Yesterday was a super-busy day. We found that we were difficult to impress after spending the previous day in Versailles. We visited Notre Dame, but we have tired of climbing towers so we decided to skip this one. Next we wandered along the left bank and perused Shakespeare and Company bookstore. The store has a huge collection of new and used books and also offered a few cots for writers who volunteer at the store to stay for free while they work on their books. Lunch in the Latin Quarter was dreamy...a banana and salted caramel crepe and espresso (we're on vacation, so lay off!). After a quick tour of Pere Lachaise, the largest cemetery in Paris, we collected supplies for a magical birthday picnic during sunset at the Eiffel Tower. Nothing says "fun" like climbing 600 steps on a full stomach so we climbed to the first and second levels of the tower (Bekky was too cheap to pay for the lift). We witnessed the sparkling lightshow once from inside the tower and once an hour, and two cappuccinos, later from the ground below.

Today was another action-packed day. We started the morning with a trip to the Catacombs - probably one of the most eerie experiences of our lives. The visit basically consists of a 45 minute walk down dark, damp, and narrow hallways full of stacked bones and skulls. Creepy, yet fascinating. On a lighter note, we then wandered over to the Rodin Museum to stroll through the garden and see such famous sculptures as The Thinker and The Gates of Hell. Our next stop was the Opera Garnier, the opera house that the Phantom of the Opera is based on. Unfortunately, there was a performance going on so we were unable to take the tour. When it started raining, we decided to take shelter at The Louvre and spent a couple of hours wandering the museum with the thousands of other tourists and locals who thought that Saturday would be a good day to visit the museum. The Mona Lisa was underwhelming.

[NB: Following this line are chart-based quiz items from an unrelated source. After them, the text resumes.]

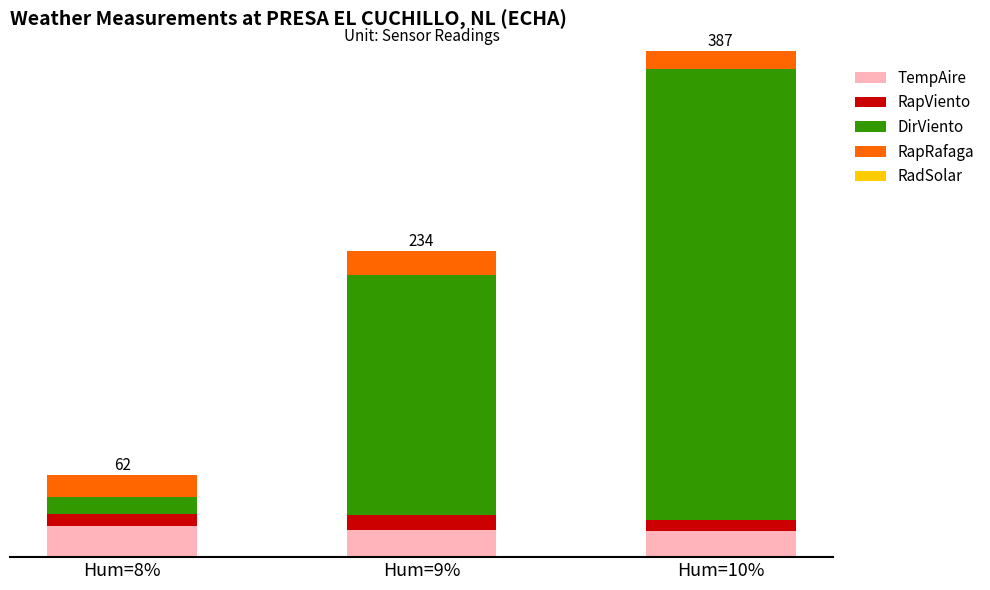

What is the difference between the RadSolar values at Hum=10% and Hum=8%?

0.1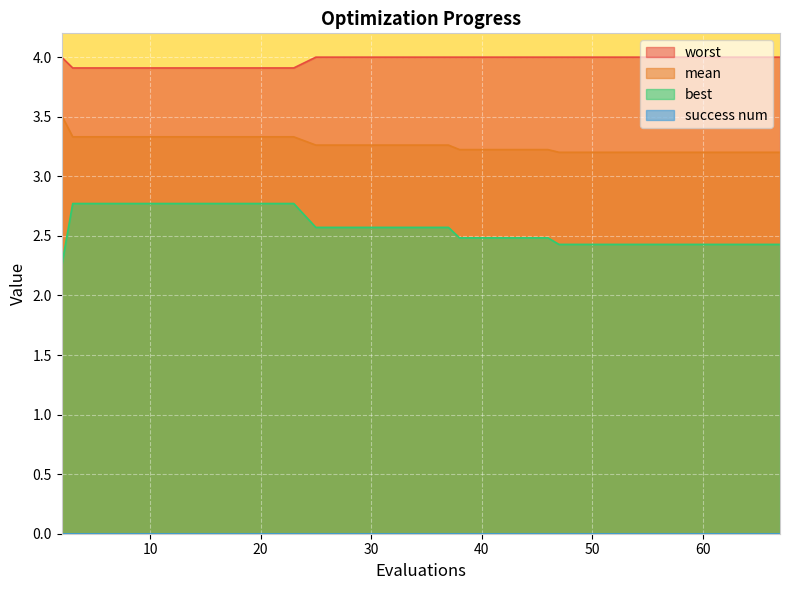

Is it true that mean equals 4.8 at 67?

False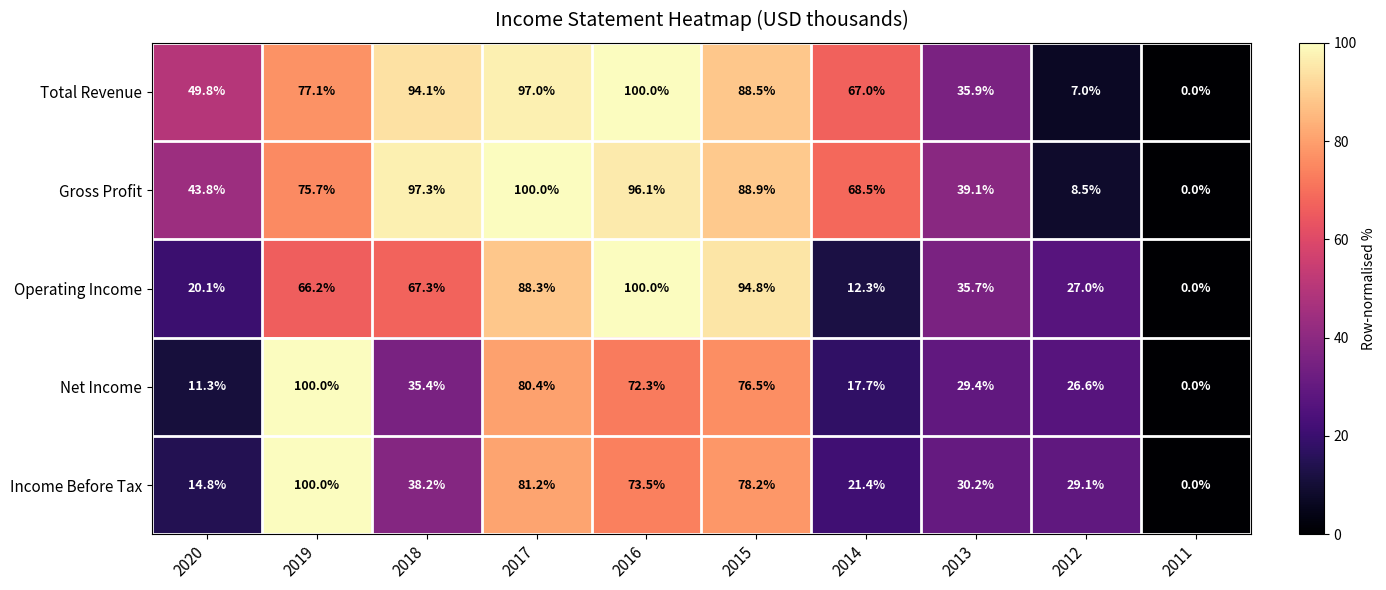

At which label does Net Income first exceed 35?

2019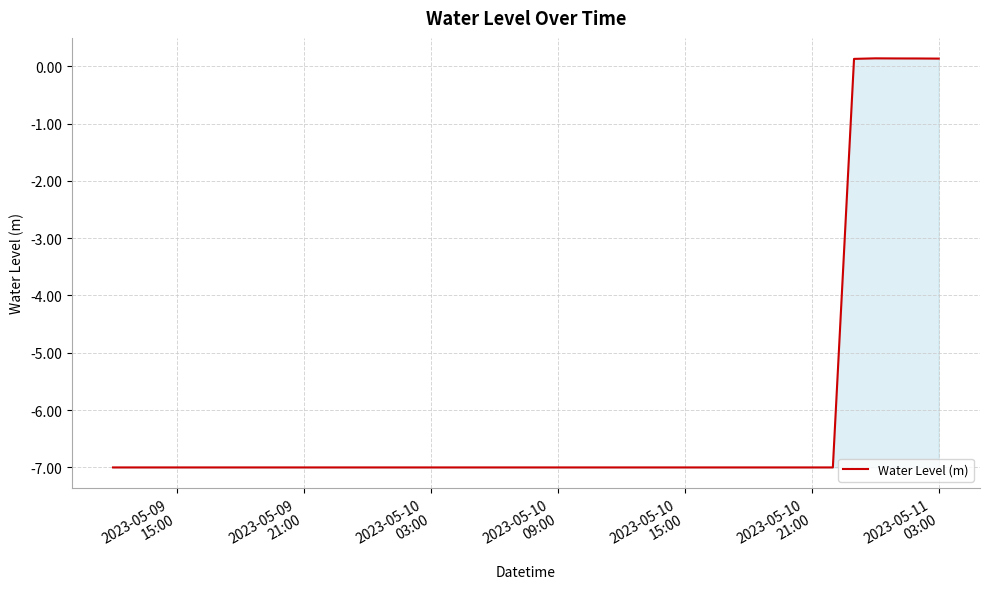

What is the difference between the maximum and minimum values?

7.1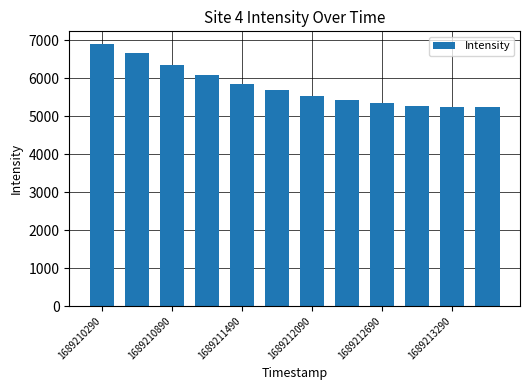

What is the difference between the maximum and minimum values?

1661.8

After a little break, we headed to the Montmartre neighborhood to take in the view of the city at the Sacre Coure, wander the artists square, and stroll the mile or so down the hill to see the infamous Moulin Rouge (also a little underwhelming). All in all it has been a crazy couple of days and we weren't able to fit in everything we wanted to do, but did get around to most of it. Tomorrow will be a relaxing day of shopping around the city before taking an overnight train to Berlin. Since everything in Paris is wildly expensive, including internet access, we don't have time to post all of our most recent photos now, but check back in a day or so and we'll post again when we get to Berlin.

Mandi and Bekky

Friday, May 8, 2009

We love Paris in the springtime

There are so many things to see in Paris. Within our first three hours here, we had wandered the exterior of the Louvre, casually strolled through the Jardin de Tuileries, shopped along the Champs Elysees, and climbed the insane amount of stairs to the top of the Arc de Triomphe where we had an amazing view of the entire city, including a gorgeous sunset view of the Eiffel Tower.

Yesterday, along with Kevin and Shanna, we took a train out of Paris to Versailles. It's amazing to us that we met them barely a year ago and here we were yesterday, having a picnic in the gardens at the Palace of Versailles. The weather was gorgeous (75 degrees and sunny) and the property was incredible. Our favorite part of the visit was the hour we spent wandering the Domain of Marie Antionette. She was so bored that she had a compound created that housed her own palace and a miniature peasant village that she could walk around and pretend to be a normal citizen. We ended the magical day with a birthday dinner for Mandi at Chez Papa, a Basque restaurant in the Montmartre.

Today we are out and about visiting Notre Dame and wandering the neighborhoods of the left bank.